Renault’s strong-selling Kadjar is due to enter its second generation sometime in the next year, and our first sighting of a prototype suggests the flagship SUV will undergo a substantial styling overhaul.
Headline changes for the new model will be the roll-out of quality and technology boosts found on Renault’s latest cars as well as a greater-than-ever choice of powertrains. Accompanying this will be a design shift that looks to be inspired by recent Renault concepts including the Morphoz and Mégane e-Vision; despite the heavy camouflage, we can see slim LED headlights – which could meet in the middle as a production version of the e-Vision’s wraparound light bar – a concave grille design and completely reshaped and relocated air intakes.

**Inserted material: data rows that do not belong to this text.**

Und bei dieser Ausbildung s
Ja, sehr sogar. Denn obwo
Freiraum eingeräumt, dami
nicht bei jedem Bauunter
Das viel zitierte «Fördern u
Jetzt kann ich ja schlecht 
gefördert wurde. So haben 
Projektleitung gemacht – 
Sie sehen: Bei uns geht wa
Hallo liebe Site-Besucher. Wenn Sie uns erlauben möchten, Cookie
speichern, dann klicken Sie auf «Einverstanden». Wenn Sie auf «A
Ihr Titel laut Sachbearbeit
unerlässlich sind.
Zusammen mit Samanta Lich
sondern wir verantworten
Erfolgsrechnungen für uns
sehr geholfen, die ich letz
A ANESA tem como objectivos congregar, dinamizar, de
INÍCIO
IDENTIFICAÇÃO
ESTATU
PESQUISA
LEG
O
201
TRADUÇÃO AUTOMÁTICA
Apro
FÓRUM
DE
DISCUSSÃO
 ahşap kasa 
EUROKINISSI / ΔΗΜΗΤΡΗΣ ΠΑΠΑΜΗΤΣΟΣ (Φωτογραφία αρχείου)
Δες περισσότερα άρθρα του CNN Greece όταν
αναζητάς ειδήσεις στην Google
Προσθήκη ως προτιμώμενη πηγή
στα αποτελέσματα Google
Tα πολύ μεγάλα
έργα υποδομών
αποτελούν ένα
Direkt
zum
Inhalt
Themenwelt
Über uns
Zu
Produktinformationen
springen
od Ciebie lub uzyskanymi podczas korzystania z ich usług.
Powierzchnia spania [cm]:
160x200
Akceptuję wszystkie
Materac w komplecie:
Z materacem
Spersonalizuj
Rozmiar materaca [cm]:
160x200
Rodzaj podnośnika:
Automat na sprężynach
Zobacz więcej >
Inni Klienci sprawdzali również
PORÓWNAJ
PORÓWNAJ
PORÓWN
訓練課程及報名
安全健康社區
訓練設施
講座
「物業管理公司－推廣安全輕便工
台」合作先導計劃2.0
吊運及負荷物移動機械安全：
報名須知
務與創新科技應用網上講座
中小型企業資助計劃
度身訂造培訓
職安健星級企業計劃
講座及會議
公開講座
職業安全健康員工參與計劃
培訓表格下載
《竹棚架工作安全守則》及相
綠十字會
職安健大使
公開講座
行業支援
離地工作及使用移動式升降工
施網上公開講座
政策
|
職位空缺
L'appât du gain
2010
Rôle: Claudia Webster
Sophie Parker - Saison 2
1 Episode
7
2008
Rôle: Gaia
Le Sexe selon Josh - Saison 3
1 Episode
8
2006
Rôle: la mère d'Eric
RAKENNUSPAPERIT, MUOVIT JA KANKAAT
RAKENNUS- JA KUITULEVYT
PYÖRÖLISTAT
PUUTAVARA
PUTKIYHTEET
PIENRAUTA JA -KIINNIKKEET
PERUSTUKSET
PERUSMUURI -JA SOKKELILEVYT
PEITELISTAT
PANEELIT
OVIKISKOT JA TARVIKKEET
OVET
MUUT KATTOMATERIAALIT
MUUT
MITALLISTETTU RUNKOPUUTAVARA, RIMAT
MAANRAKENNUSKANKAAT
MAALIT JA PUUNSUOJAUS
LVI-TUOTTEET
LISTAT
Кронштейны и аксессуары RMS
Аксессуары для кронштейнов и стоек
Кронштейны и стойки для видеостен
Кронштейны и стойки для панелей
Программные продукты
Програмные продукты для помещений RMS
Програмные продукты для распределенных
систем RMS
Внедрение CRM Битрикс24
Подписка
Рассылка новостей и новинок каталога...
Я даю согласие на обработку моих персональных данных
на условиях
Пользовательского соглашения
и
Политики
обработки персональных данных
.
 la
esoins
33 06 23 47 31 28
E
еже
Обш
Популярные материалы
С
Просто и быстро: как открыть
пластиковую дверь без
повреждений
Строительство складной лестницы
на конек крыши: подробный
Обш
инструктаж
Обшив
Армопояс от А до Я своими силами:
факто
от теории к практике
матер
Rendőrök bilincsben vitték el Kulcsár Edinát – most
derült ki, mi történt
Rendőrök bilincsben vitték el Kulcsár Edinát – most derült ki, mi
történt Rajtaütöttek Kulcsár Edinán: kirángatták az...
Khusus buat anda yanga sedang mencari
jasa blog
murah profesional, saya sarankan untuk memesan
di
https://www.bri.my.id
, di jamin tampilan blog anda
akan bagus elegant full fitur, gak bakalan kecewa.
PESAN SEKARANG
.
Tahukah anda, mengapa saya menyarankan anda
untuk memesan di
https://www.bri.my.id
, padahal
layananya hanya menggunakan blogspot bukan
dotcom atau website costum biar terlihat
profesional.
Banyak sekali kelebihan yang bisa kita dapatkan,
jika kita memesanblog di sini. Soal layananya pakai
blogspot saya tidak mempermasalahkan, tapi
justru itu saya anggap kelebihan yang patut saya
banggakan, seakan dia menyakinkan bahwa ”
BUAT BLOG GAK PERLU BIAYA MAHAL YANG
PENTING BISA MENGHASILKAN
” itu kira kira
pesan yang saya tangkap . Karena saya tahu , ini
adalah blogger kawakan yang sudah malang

Having been on sale since 2015 and receiving the mildest of facelifts in 2019, the Kadjar remains one of Europe’s best-selling family SUVs. Renault will seek to maintain its appeal by revamping the cabin in line with an ongoing “interior revolution” under design boss Laurens van den Acker.
Set to be dominated by a touchscreen (large and portrait-oriented in top-end models) no longer sitting flush with the centre stack, the new Kadjar’s interior will strive for class-leading material quality and clean design – traits that were key in pushing the Clio to near the top of the supermini tree. Expect classy features such as ambient lighting and posher trim options to help create an upmarket air.
The Kadjar will again bear the fruits of the Renault-Nissan-Mitsubishi Alliance. It will make use of the updated version of the modular CMF-C platform which underpins the new Nissan Qashqai and is compatible with all forms of hybrid powertrain. This means there will be mild-hybrid options for the regular engine range alongside plug-in hybrid powertrains,
The Qashqai’s unique new e-Power hybrid offering is likely to be restricted to Nissan models, however, with the Kadjar instead using a variant of the Captur’s more conventional E-Tech system, which mates a 1.6-litre petrol engine to an electric motor and 9.8kWh battery for around 120kW. Renault could also use the Clio E-Tech’s parallel hybrid powertrain, plus it has choices in a toolbox of Alliance set-ups.
It remains to be seen whether Renault will follow Nissan in ditching diesel for its C-segment SUV. However, given there are three diesel options in the new Captur, this is unlikely.
We expect the new Kadjar to be revealed in the latter half of 2021 and sales to begin before the year is out.